● Texte fourni
* * * *

Une récente piqure de rappel nous a été donnée à Lugano le 28 septembre dernier. Curieusement, la nouvelle a été peu relayée. Il était question, pour les électeurs de cette commune tessinoise, de se prononcer sur un référendum lancé contre la décision de la municipalité d’élargir les zones 30 km/h existantes et de créer de nouvelles zones 30 et 20 km/h. Ce fut un non massif et clair à plus de 66% des votants. On nous parlait de volonté populaire? 

Une motivation trompeuse et un mobile sournois

Les partisans du 30 km/h, gardiens de notre santé, nous expliquent que cette limitation, qu’ils voudraient généralisée, alors que nous la souhaitons ciblée, serait le remède miracle au bruit et à la pollution dans nos villes. Pour ce qui est de la pollution, un véhicule déterminé roulant à 30 km/h pollue certes moins qu’à 50 km/h, avec toutes les nuances imaginables qui doivent tenir compte de l’âge du véhicule, de son entretien, et de son mode de propulsion. Cependant, encore faudrait-il que la circulation soit fluide. Or, ces mêmes partisans multiplient les chicanes qui obligent à s’arrêter et à redémarrer, ce qui aggrave les émissions de gaz et les embouteillages. Quant au bruit, la voie préconisée par le Conseil fédéral qui est d’accroître les revêtements phono absorbants est certainement la meilleure, car, une fois encore, avec la multiplication des feux et des obstacles, les véhicules freinent et redémarrent, avec le bruit qui en découle forcément.

* * * *

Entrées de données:
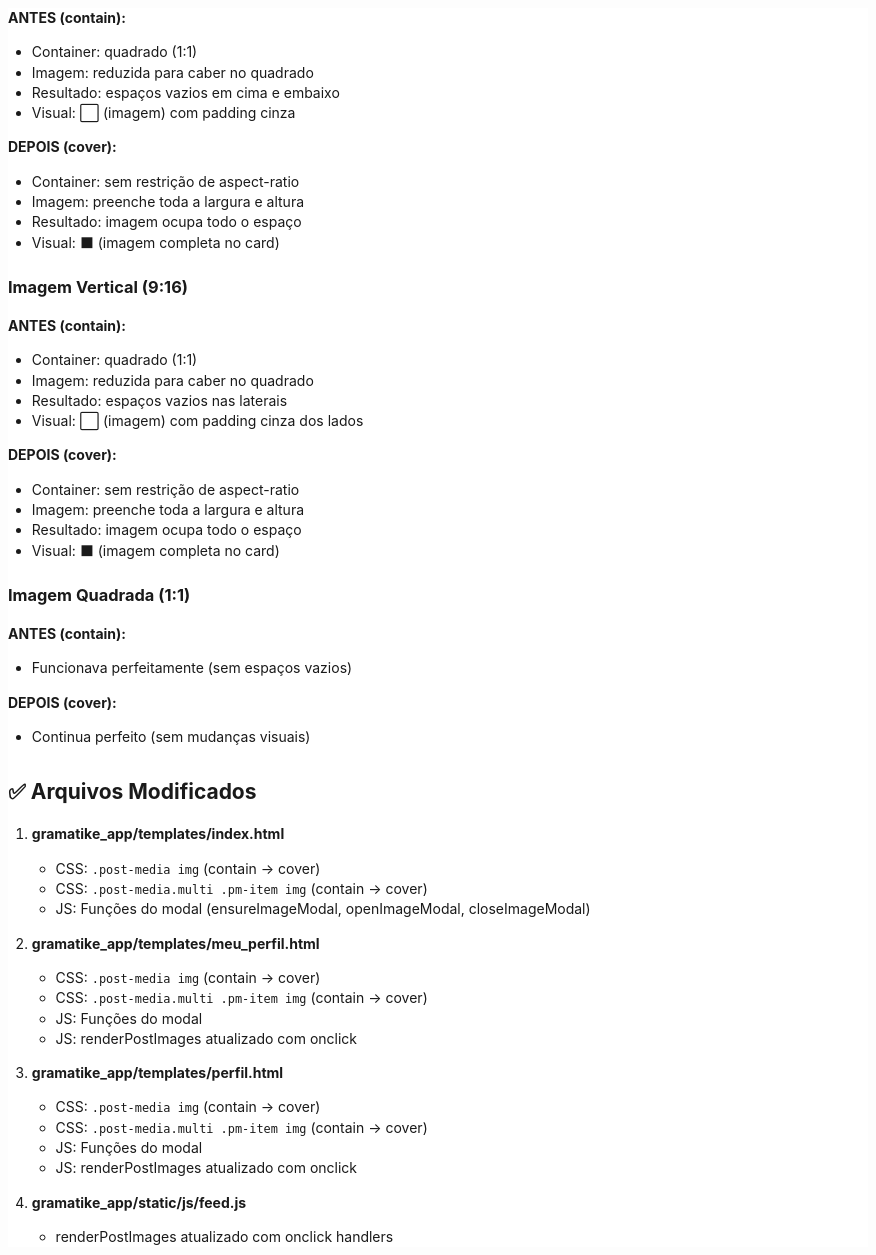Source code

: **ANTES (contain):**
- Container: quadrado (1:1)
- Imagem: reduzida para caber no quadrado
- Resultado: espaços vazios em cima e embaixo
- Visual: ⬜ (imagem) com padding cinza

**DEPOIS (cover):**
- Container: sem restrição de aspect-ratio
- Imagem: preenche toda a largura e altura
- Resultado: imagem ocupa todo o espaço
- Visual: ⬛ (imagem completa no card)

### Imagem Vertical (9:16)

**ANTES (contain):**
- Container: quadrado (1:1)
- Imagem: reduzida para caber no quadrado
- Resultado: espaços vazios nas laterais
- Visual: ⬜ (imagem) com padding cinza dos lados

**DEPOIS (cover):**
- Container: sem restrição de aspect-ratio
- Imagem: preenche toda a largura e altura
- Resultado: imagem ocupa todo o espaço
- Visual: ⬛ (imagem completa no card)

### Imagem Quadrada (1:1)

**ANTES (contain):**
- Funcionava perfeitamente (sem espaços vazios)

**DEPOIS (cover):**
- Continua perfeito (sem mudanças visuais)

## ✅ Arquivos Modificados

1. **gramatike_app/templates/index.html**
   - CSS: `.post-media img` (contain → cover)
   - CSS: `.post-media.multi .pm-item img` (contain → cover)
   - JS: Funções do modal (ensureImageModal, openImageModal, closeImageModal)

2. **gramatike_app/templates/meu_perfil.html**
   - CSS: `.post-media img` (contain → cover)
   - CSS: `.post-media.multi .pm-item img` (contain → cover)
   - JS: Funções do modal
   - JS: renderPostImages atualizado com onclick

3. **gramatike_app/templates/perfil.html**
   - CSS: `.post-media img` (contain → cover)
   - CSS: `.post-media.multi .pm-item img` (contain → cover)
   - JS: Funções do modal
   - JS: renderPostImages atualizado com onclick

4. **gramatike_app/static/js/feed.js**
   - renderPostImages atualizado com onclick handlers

* * * *

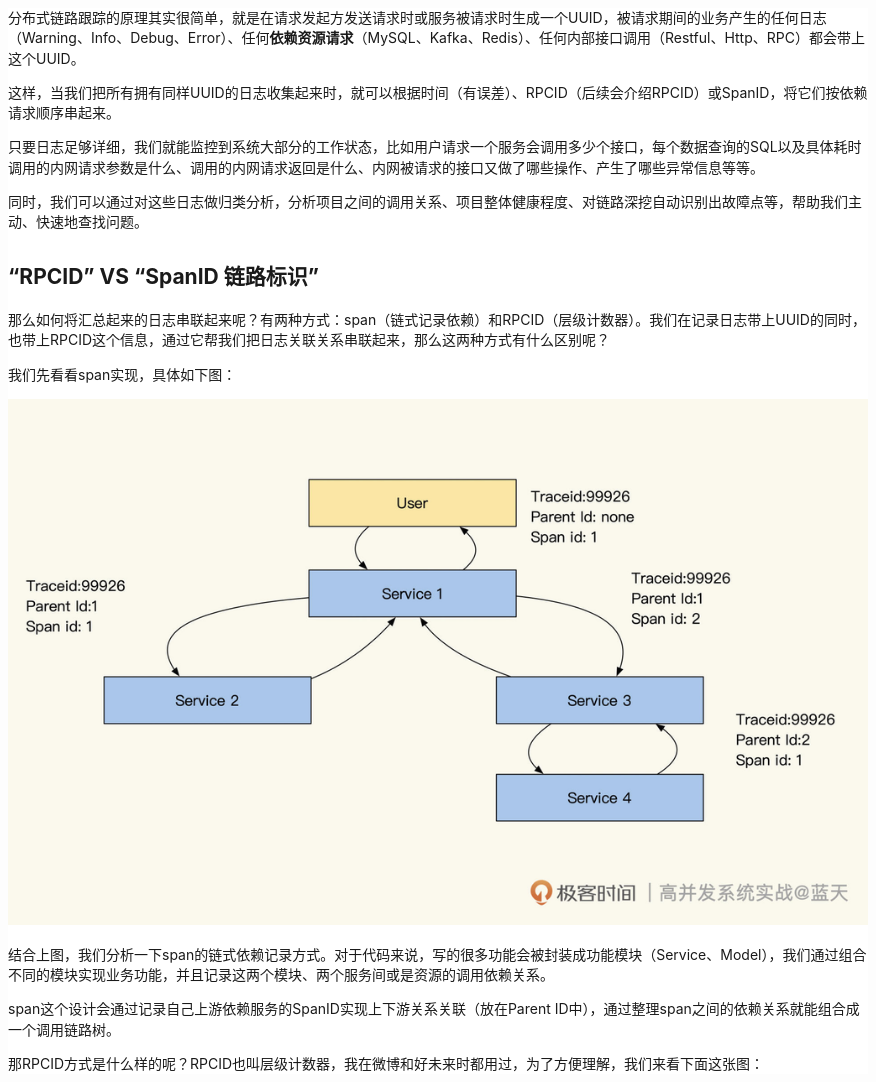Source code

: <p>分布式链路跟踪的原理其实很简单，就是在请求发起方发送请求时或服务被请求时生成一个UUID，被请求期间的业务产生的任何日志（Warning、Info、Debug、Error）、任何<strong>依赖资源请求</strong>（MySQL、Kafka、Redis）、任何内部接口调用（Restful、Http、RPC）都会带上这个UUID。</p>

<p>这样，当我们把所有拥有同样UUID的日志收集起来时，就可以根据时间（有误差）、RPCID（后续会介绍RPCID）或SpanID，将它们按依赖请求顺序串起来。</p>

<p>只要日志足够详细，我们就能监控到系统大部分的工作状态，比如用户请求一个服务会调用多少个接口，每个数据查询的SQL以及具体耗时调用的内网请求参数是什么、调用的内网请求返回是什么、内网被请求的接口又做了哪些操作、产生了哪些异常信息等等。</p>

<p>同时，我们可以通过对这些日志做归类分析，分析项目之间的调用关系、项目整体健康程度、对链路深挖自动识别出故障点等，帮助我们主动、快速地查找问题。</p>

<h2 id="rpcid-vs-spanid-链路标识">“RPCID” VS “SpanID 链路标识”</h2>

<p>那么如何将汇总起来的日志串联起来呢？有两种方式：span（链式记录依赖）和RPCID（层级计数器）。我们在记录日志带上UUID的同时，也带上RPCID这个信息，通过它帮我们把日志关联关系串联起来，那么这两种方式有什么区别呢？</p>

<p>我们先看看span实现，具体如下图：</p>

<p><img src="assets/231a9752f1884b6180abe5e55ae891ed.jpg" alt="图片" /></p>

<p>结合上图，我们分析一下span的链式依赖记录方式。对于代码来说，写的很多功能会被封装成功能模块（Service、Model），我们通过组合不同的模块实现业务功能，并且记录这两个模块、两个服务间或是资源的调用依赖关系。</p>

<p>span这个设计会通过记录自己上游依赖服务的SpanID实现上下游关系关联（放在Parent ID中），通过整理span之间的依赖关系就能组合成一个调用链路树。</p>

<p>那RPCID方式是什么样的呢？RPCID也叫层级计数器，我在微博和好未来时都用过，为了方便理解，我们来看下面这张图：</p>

* * * *

● Consigne 1
Indiquez si chacune des affirmations suivantes concorde avec le texte sur la limitation à 30 km/h, en répondant par oui ou par non et en citant mot pour mot les termes décisifs : (a) le vote à Lugano s’est tenu le 28 septembre ; (b) la nouvelle de ce vote a été largement relayée ; (c) pour réduire le bruit, le texte juge la voie préconisée par le Conseil fédéral la meilleure.
● Consigne 2
Recopiez le passage du texte sur la limitation à 30 km/h compris entre « Une récente piqure » et « de volonté populaire? », ces deux bornes incluses.
● Consigne 3
Poursuivez le texte sur la limitation à 30 km/h à partir de l’endroit où il s’interrompt.
Les entrées ci-dessus sont sans rapport avec le texte sur la limitation à 30 km/h.

● Réponse 1
(a) Oui : « à Lugano le 28 septembre dernier ».
(b) Non : « Curieusement, la nouvelle a été peu relayée. »
(c) Oui : « la voie préconisée par le Conseil fédéral qui est d’accroître les revêtements phono absorbants est certainement la meilleure ».

● Réponse 2
Une récente piqure de rappel nous a été donnée à Lugano le 28 septembre dernier. Curieusement, la nouvelle a été peu relayée. Il était question, pour les électeurs de cette commune tessinoise, de se prononcer sur un référendum lancé contre la décision de la municipalité d’élargir les zones 30 km/h existantes et de créer de nouvelles zones 30 et 20 km/h. Ce fut un non massif et clair à plus de 66% des votants. On nous parlait de volonté populaire?

● Réponse 3
La motivation réelle des adeptes inconditionnels du 30 km/h généralisé n’est donc pas de rechercher des solutions pragmatiques qui tiennent compte des réalités locales et de la volonté de la population, mais biens d’imposer leur vision de la société, de laquelle les véhicules automobiles individuels sont bannis. Ces faux démocrates, convaincus de détenir la vérité et de mener un combat pour notre Bien ont volontairement oublié que la démocratie se construit dans le débat et la nuance, et non dans le dogmatisme et la stigmatisation.